- **Task description**
Return each line in the listing below that contains the string "Quercus". Case matters.

- **Records supplied**
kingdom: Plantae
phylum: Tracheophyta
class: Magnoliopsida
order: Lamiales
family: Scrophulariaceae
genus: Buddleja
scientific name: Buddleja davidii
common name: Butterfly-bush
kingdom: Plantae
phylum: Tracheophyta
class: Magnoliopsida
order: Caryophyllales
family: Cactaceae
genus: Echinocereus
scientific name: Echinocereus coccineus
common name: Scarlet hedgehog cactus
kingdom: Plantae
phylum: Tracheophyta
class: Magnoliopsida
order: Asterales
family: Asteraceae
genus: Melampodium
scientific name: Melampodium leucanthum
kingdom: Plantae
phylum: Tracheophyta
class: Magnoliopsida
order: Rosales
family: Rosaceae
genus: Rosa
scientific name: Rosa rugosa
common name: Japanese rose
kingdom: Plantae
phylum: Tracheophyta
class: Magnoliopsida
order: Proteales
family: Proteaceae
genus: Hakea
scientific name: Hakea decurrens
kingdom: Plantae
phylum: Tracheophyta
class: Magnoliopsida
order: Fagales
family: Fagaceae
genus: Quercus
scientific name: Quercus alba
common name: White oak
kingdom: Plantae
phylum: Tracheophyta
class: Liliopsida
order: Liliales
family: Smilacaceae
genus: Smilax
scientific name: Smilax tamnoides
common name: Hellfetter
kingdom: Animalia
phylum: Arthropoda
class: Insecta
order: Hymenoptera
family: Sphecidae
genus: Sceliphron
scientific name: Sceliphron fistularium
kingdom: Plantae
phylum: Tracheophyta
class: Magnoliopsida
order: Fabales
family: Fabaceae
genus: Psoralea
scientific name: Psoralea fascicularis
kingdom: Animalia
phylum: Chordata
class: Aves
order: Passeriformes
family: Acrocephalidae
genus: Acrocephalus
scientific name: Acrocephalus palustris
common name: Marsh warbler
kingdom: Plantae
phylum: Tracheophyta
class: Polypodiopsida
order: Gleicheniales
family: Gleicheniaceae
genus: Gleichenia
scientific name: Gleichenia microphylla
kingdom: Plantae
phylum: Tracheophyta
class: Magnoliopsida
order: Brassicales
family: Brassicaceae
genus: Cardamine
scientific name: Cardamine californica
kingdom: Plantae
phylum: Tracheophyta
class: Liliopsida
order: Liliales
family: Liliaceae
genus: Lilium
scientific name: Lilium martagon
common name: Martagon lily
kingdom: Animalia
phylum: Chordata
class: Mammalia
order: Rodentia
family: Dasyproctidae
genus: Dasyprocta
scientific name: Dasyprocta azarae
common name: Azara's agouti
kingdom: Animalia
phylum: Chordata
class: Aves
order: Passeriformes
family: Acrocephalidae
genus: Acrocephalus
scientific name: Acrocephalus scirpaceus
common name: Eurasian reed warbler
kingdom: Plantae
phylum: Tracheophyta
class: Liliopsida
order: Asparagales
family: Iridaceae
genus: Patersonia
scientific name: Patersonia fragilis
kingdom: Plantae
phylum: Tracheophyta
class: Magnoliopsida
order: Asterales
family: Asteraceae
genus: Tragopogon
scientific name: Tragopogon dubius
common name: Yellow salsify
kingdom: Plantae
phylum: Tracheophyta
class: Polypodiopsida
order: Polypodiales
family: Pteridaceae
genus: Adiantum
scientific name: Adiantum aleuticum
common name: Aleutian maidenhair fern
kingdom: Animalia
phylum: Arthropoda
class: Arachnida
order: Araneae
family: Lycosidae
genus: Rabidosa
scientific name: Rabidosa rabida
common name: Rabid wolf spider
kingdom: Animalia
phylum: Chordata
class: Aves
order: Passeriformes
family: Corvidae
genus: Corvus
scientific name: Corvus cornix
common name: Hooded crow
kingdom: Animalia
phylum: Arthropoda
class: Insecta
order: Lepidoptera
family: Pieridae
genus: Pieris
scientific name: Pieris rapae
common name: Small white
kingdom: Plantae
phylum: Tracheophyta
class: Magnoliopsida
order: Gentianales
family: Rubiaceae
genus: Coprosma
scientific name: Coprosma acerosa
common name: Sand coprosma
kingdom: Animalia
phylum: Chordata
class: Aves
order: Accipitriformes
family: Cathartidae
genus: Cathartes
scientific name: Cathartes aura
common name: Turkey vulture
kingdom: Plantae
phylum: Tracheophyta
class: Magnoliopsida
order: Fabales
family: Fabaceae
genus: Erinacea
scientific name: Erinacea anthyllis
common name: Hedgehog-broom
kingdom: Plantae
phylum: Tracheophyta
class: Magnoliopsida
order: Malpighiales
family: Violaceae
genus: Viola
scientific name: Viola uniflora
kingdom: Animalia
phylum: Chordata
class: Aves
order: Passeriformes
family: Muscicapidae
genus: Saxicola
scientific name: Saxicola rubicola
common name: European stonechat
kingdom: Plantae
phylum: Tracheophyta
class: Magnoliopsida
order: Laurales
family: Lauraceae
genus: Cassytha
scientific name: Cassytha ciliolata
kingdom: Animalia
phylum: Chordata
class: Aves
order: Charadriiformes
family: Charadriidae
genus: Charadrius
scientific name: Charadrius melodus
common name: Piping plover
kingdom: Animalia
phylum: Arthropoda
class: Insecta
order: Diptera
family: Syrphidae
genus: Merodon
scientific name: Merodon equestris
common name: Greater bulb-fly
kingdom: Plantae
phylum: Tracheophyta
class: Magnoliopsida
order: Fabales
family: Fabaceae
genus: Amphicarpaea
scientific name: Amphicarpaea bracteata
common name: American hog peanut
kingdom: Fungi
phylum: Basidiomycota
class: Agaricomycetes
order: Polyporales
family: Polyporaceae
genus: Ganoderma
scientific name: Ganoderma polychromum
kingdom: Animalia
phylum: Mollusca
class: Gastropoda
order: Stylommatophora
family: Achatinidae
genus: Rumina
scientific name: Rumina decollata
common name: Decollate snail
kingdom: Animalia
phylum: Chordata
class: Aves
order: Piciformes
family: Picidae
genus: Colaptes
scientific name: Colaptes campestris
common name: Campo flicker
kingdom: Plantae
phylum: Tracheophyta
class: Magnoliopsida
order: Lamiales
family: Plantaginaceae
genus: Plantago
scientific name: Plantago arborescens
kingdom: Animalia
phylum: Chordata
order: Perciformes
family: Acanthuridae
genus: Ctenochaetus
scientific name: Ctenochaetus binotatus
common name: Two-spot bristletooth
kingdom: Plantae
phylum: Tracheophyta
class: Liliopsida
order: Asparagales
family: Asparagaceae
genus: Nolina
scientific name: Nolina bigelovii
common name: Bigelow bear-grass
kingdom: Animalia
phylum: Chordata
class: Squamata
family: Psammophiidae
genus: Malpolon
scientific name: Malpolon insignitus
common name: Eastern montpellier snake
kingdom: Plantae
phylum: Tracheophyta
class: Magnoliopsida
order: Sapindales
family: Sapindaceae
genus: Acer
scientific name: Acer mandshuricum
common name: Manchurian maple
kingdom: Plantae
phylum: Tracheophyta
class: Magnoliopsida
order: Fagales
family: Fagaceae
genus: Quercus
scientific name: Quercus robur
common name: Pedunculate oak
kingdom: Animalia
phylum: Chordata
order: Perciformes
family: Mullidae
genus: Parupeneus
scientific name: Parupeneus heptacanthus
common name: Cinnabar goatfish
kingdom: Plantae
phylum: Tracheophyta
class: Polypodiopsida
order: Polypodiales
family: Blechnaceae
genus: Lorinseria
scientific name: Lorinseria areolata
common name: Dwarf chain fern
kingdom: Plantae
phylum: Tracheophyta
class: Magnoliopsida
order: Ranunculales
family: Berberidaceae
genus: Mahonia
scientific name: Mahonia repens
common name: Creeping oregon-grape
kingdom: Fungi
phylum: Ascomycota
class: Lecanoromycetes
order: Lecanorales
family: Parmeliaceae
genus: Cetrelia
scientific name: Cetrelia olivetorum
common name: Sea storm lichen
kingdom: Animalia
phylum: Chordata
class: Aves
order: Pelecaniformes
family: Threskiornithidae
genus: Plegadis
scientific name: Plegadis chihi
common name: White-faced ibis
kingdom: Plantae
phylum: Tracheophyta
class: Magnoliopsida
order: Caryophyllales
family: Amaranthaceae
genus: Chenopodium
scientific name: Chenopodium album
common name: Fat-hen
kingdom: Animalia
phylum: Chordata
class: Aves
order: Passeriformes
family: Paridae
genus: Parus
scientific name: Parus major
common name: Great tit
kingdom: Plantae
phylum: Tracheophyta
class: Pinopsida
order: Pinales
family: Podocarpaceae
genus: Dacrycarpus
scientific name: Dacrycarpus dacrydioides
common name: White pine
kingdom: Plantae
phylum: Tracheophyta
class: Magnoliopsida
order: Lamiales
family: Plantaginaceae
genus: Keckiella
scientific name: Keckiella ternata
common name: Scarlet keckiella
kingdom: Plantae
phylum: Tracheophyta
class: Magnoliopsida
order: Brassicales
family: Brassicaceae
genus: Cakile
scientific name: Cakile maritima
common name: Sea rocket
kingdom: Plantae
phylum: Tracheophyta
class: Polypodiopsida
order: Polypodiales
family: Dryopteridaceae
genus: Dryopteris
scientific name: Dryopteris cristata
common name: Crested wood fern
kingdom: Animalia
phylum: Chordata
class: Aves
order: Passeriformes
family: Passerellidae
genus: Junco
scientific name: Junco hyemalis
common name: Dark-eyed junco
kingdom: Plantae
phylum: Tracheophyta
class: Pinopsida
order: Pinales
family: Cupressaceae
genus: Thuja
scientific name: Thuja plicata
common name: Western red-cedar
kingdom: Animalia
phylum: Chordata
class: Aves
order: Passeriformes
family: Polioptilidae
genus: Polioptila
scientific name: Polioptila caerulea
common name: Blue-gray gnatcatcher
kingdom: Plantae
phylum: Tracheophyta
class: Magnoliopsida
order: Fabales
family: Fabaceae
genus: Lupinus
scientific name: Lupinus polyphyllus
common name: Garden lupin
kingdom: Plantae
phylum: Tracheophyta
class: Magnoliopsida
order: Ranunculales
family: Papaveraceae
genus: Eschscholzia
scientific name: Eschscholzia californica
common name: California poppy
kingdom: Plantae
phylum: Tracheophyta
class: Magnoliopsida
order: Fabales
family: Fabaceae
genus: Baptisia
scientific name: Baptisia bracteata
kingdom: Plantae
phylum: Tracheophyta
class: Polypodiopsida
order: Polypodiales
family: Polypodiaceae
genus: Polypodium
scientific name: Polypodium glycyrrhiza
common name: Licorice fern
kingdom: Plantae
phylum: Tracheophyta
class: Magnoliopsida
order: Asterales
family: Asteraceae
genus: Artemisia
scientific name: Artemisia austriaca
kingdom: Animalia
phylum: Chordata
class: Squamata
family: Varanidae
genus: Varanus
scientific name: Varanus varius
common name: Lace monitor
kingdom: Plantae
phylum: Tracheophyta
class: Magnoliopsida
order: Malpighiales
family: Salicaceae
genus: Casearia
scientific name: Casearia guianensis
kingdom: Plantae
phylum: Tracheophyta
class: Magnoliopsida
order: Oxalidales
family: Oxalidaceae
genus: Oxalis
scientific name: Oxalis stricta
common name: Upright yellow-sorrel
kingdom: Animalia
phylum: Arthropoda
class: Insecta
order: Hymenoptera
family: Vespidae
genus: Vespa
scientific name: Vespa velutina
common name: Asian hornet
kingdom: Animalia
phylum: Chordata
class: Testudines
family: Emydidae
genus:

- **Answer below**
genus: Quercus
scientific name: Quercus alba
genus: Quercus
scientific name: Quercus robur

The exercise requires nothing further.